> [Work item A]:
Please list every parameter that the model description below says the Kernel Wrapper requires.
> [Work item B]:
According to the model description below, what does the kernel wrapper check after executing with the kernel inside?

##### Document extract #####

At the stage of the decoder, the operations are reversed. We start with $\mathcal{Q}^{(n+m)}_{in}=\mathcal{Z}$ of shape $(B,1,D_{h})$ , a set of input patches to the decoder. We send it to decoder kernel and get an output $\mathcal{Q}^{(n+m)}_{out}$ in shape $(B,M_{m},D_{h})$ , then we reshape it to $\mathcal{Q}^{(n+m-1)}_{in}$ in shape $(B\cdot M_{m},1,D_{h})$ for the next kernel. At the end of this iteration over multiples $\{M_{m-1},$ $...,$ $M_{2},$ $L_{n},$ $...,$ $L_{2},$ $L_{1}\}$ , we finally have a set of patches $\mathcal{Q}^{(1)}_{out}$ in the shape $(B\cdot\prod_{2}^{m}M_{k}\cdot\prod_{2}^{n}L_{k},L_{1},M_{1})$ . The last operations are reshaping it into $(B,\prod_{2}^{m}M_{k},\prod_{2}^{n}L_{k},L_{1},1,M_{1})$ , transposing it into $(B,1,\prod_{2}^{n}L_{k},L_{1},\prod_{2}^{m}M_{k},M_{1})$ and reshaping it into $(B,L,M)$ as final output.

III-B3 Kernel Wrapper

The Kernel Wrapper (KW) requires necessary parameters such as kernel $\phi$ , input patches $X$ , output patches $Z$ , patches set size $\mathcal{B}$ , input patch length $J_{in}$ and dimension $D_{in}$ , output patch length $J_{out}$ and dimension $D_{out}$ . The kernel wrapper initiates an instance of a given kernel and calls it in the forward function. It reshapes the input patches, executes with the kernel inside, and then checks the output shape. The wrapper processes $X$ and outputs $Z$ in the encoder, or it processes the sum of $X$ and an encoder output via skip connection, then gives an output in the decoder (Algorithm B).

##### Data #####

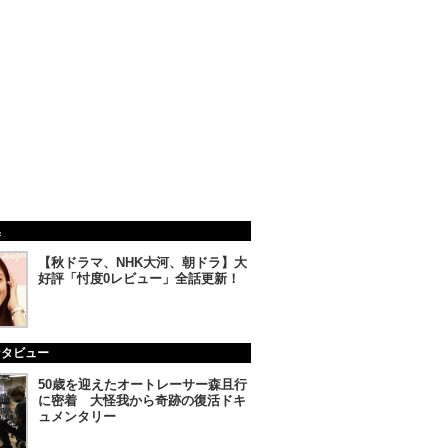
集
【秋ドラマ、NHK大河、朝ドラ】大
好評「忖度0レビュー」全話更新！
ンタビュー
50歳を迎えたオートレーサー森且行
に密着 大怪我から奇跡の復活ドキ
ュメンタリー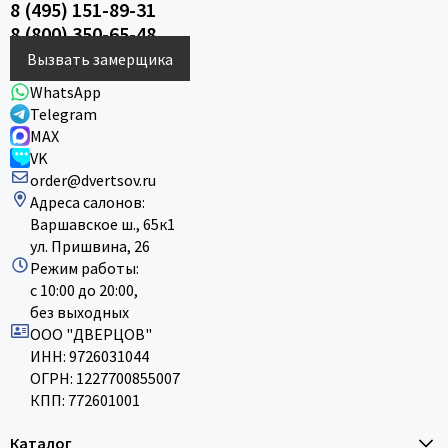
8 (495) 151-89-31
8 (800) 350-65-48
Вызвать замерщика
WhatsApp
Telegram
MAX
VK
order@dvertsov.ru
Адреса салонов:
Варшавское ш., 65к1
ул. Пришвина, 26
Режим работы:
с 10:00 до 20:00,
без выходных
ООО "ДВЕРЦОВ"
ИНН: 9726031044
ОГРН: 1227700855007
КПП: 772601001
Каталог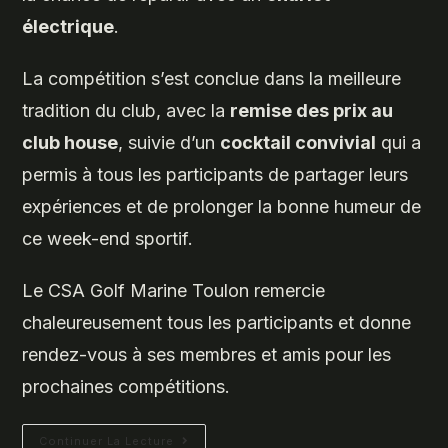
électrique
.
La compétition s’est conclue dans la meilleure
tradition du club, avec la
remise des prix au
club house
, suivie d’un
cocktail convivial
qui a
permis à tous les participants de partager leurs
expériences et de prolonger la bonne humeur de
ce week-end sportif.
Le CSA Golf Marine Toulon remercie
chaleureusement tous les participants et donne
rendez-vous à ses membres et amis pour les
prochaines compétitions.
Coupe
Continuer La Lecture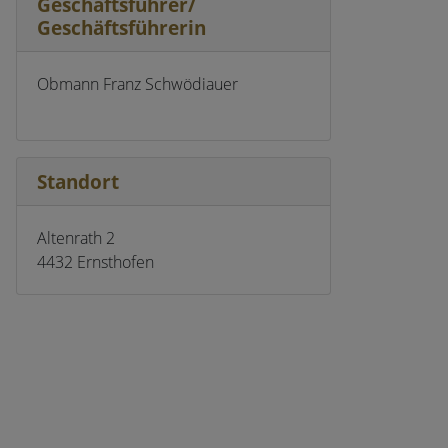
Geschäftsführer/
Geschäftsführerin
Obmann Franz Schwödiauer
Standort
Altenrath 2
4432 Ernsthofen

#####
##### Data #####

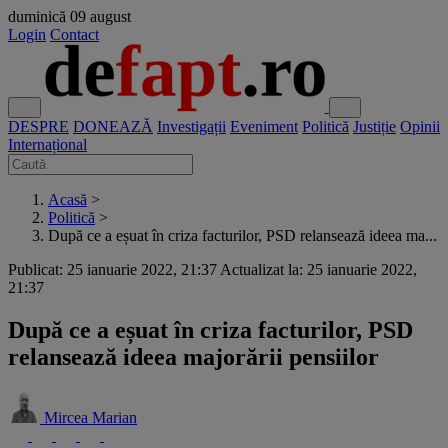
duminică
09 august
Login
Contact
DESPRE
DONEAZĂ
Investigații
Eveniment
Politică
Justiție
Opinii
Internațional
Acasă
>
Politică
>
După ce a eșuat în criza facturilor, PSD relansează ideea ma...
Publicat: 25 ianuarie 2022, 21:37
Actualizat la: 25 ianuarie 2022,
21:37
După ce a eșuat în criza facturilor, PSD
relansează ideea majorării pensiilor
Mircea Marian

#####

> [Exercise result A]:
- kernel φ
- input patches X
- output patches Z
- patches set size B
- input patch length J_in
- input dimension D_in
- output patch length J_out
- output dimension D_out

> [Exercise result B]:
It checks the output shape.